With the generous contributions of the Austrian Development Agency, Knights of Columbus, and Ministry of Foreign Affairs of the Republic of Slovenia, ITF is not only able to clear the contaminated land, but also support farmers by restoring sustainable agricultural practices. The contaminated land being cleared is arable land that has not been in use for years due to the confirmed or suspected presence of EO. Clearing it will enable the farmers owning or renting it to return it to productive use. So far, ITF teams cleared and handed back close to 900 hectares of farmland.

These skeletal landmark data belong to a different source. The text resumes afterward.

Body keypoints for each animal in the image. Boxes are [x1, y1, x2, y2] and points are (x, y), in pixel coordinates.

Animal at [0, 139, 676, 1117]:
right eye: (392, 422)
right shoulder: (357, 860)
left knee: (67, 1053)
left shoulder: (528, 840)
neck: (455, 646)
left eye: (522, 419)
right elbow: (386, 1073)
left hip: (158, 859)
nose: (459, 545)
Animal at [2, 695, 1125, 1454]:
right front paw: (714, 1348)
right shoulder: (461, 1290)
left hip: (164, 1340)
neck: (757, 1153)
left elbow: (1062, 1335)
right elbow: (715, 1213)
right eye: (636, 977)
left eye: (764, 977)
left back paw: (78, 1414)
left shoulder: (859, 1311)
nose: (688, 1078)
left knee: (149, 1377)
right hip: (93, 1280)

Due to years of conflict, economic crisis, displacement, water crises, and other stressors on the local population, clearing land is not enough to support Syrian farmers. A large majority of them have no means to restart their agricultural practices. As part of ITF's integrated program, direct support to farmers – most of which are women – was also rendered. As a result, 50 farmers planted barley, 100 beneficiaries received tools, seeds, and fertilizers to be able to tend to their vegetable gardens, while 75 people received sheep and now have enough milk to produce yogurt that feeds their families. During a recent visit of the ITF team, a single mother and widow, pleased with the donation of sheep and fodder, explained: “These sheep can now graze safely and provide enough milk for me to produce yogurt and feed my family.” Home-made yogurt is a staple in the region and an important source of nutrients in communities struggling with food security.
Another couple of beneficiaries, both heads of households, were very happy to receive a shovel and a hoe respectively, and talked about the hard work they invest in tending to their vegetable and herb gardens. One of them remarked: “We were not able to plant our garden in the past few years. The tools and the seeds were unaffordable for me and my family.” These resilient women and their families have now been provided with access to high-quality seeds and other inputs, and are able to grow okra, eggplants, cucumbers, zucchini, tomatoes, parsley, and other herbs or vegetables.

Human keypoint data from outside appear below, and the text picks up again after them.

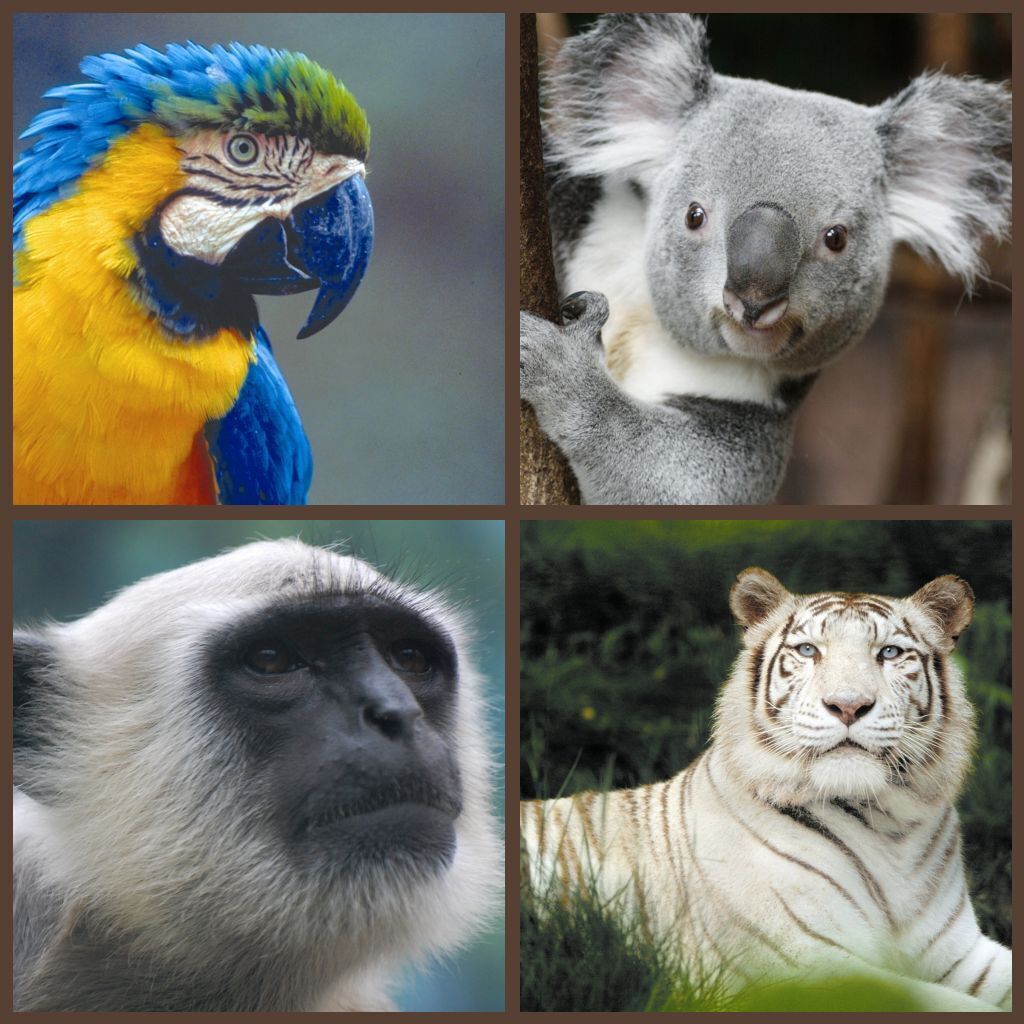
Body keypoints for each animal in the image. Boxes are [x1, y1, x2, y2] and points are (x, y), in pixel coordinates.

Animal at [521, 568, 1011, 1011]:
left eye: (889, 653)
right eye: (809, 650)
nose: (848, 705)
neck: (890, 828)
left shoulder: (960, 954)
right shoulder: (808, 967)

The program has been prioritizing those that are most in need, especially female-headed households, and persons with disabilities. The agricultural program is currently nearing an end, and soon 100 families living below the poverty line, mainly internally displaced families, will receive vouchers, redeemable in small businesses that are being developed within the local communities now with the program's support. This way, the program is ensuring sustainable and circular support.
Despite ongoing clearance efforts, there are areas in Northeast Syria where armed clashes are ongoing and where contamination remains a real threat. It is therefore key to address both adults and children from communities living in the vicinity of the contaminated areas and those who may one day be returning to contaminated areas through explosive ordnance risk education (EORE). Children and adults are typically provided with separate sessions, specifically tailored to the age, attention span, and other specifics of the listeners. To date, around 15,000 people have been provided with safety messages and life-saving information on safe behavior.

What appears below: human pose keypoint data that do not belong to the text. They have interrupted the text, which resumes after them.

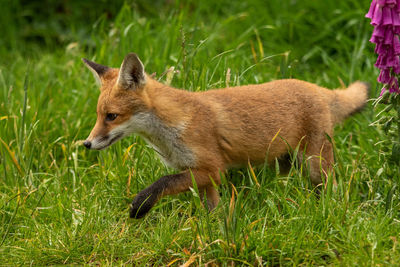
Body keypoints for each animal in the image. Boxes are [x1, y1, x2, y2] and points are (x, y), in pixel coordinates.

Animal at [82, 52, 368, 220]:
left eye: (111, 116)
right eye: (98, 115)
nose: (87, 143)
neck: (173, 125)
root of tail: (319, 89)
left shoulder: (212, 168)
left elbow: (162, 182)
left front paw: (141, 206)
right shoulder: (200, 175)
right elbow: (213, 207)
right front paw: (217, 228)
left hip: (315, 165)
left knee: (330, 188)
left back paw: (328, 210)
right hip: (284, 162)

Participants typically express their gratitude for efforts in educating them. A village representative recently told ITF this was the first time since the conflict began that someone described to them the danger of EO. They were unfamiliar with this very real threat and had no knowledge of safe behavior before attending the session.
One of the villagers was once a teacher and told ITF: “A few years ago I lost my husband in an accident involving an explosive device. I am now a single mother with two children, and we were not aware of these dangers that are near us. We will now follow the EORE trainers' instructions closely, and we will make sure that all villagers are aware and reminded regularly.”
The resilience these individuals and communities are demonstrating is admirable, and we are glad to be able to contribute to uplifting them and stimulating their strength. This program would not be possible without the extensive support from the Austrian Development Agency, Knights of Columbus, and the Ministry of Foreign Affairs of the Republic of Slovenia.